At least 50,000 individuals will die as a direct result of an eating disorder.

It is estimated that currently 11% of high school students have been diagnosed with an eating disorder.
Thankfully for Kelli, she's is on the road to recovery. As a matter of fact, today May 19, 2010 is her one year anniversary for being in recovery from her eating disorder. CONGRATULATIONS GIRL!!! <3 :)
If you or someone you know is struggling, please, GET HELP. Life is too short, and you too beautiful to spend one more day suffering. Reach out, tell someone. Having an eating disorder does not make you a weak person, getting help makes you a strong person. Strong enough to beat the odds. :)

Saturday, May 15, 2010

God Bless America, God Bless Boobies!

Well today was the day! The day I started training for in March. As I said then, running has never been my favorite. So imagine my surprise at the slight love affair running and I have developed. Yea, it's hard, but it feels so good. The miles start to get easier and pass more quickly. My legs got stronger, and my determination greater.  No equipment or gym pass required. Just lace up and head out (iPod pretty necessary though I'd say ;))

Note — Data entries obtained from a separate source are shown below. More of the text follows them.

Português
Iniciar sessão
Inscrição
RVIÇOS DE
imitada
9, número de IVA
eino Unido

It was an early morning for us, we live 40 minutes from the city, and had to get there early to park and get squared away before the race. After a week of training everyday, I took the day off yesterday, relaxed, ate a good dinner, drank plenty of water and got to bed at a decent hour. Even more shocking than my love affair with running was my actual excitement when my alarm went off at 5:30a.m. I was EXCITED to get down there and run! Who is this crazy person??

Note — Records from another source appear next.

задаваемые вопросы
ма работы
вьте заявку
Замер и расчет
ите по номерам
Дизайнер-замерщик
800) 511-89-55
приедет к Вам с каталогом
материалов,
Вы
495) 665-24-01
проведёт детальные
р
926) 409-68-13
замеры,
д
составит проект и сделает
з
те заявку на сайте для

When my sister and I got down to Columbus, I knew there would be lots of people, a projeced 50,000 people had registered for the race (50,286 ran today - a new record). It was definitely crowded, but in a strange way. Everyone seemed a little nicer, a little more patient, not shoving and irritated like usual crowds.  We were all there for the same reason. To race. To find a CURE. And that's when it hit me. I had been looking at this race as a stepping stone to better fitness and an introduction to race running. But that's hardly what this race was about. It was about the women that have been affected by breast cancer. Our mothers, grandmothers, sisters, wives, best friends... The love and support resonating in the crowd was a tangible feeling. People lined the sidewalks to cheer us on as we ran, slapping high fives and running out into the runners with water or a supportive hug & words of encouragement. All our lives have been touched by breast cancer. On a table in a booth there were simple pink slips of paper to pin to your shirt to display who you are running in celebration of. I stopped to fill one out and was struck with sadness at the list of names I had when I finished. All these women in my life, have been forced into a sorority they never wanted to join. So then I realized, I'm not running for me. I'm running for them.
Connie Curry
Sara Paulin Casto (rest in peace<3)
Dee Dee James
Kim Byerly
My highschool soccer teamate (and best friend)'s mother, a dear family friend who lost her battle late last year, my high school attendance secretary, and another family friend, who babysits my dear baby nephew. These are some of the most loving and sweet women I have ever had the pleasure of knowing.

I ran for them today.

pink wigs galore!
My sister Oshun, and I at the end of the race!

Finishline. We will walk and we will run until we find a cure.

Another thing that touched my heart was an article I saw in the Columbus Dispatch today (which, by the way, was printed on pink paper to heighten breast cancer awareness). The story was about a "shadow run" that took place at Camp Liberty in Baghdad today. Over 1,000 National Guard servicemen and women ran a 5k in honor of the Race for Cure going on today in their hometown, that they couldn't be present for. Half a world away, and we're still connected, running together for a singular cause. God Bless America. God Bless healthy boobies.